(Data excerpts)
================================
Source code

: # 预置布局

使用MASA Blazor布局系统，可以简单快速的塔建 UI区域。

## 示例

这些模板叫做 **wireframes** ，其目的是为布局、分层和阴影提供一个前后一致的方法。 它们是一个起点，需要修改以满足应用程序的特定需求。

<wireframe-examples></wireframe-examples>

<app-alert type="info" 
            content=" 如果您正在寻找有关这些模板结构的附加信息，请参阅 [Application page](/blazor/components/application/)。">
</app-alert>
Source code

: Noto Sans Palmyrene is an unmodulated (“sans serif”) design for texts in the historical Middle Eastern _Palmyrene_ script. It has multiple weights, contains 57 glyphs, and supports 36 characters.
================================
How to complete this task: Please rename "weights" to "styles" in the entries above and give them again with everything else left unchanged.

Written answer:
Source code

: # 预置布局

使用MASA Blazor布局系统，可以简单快速的塔建 UI区域。

## 示例

这些模板叫做 **wireframes** ，其目的是为布局、分层和阴影提供一个前后一致的方法。 它们是一个起点，需要修改以满足应用程序的特定需求。

<wireframe-examples></wireframe-examples>

<app-alert type="info" 
            content=" 如果您正在寻找有关这些模板结构的附加信息，请参阅 [Application page](/blazor/components/application/)。">
</app-alert>
Source code

: Noto Sans Palmyrene is an unmodulated (“sans serif”) design for texts in the historical Middle Eastern _Palmyrene_ script. It has multiple styles, contains 57 glyphs, and supports 36 characters.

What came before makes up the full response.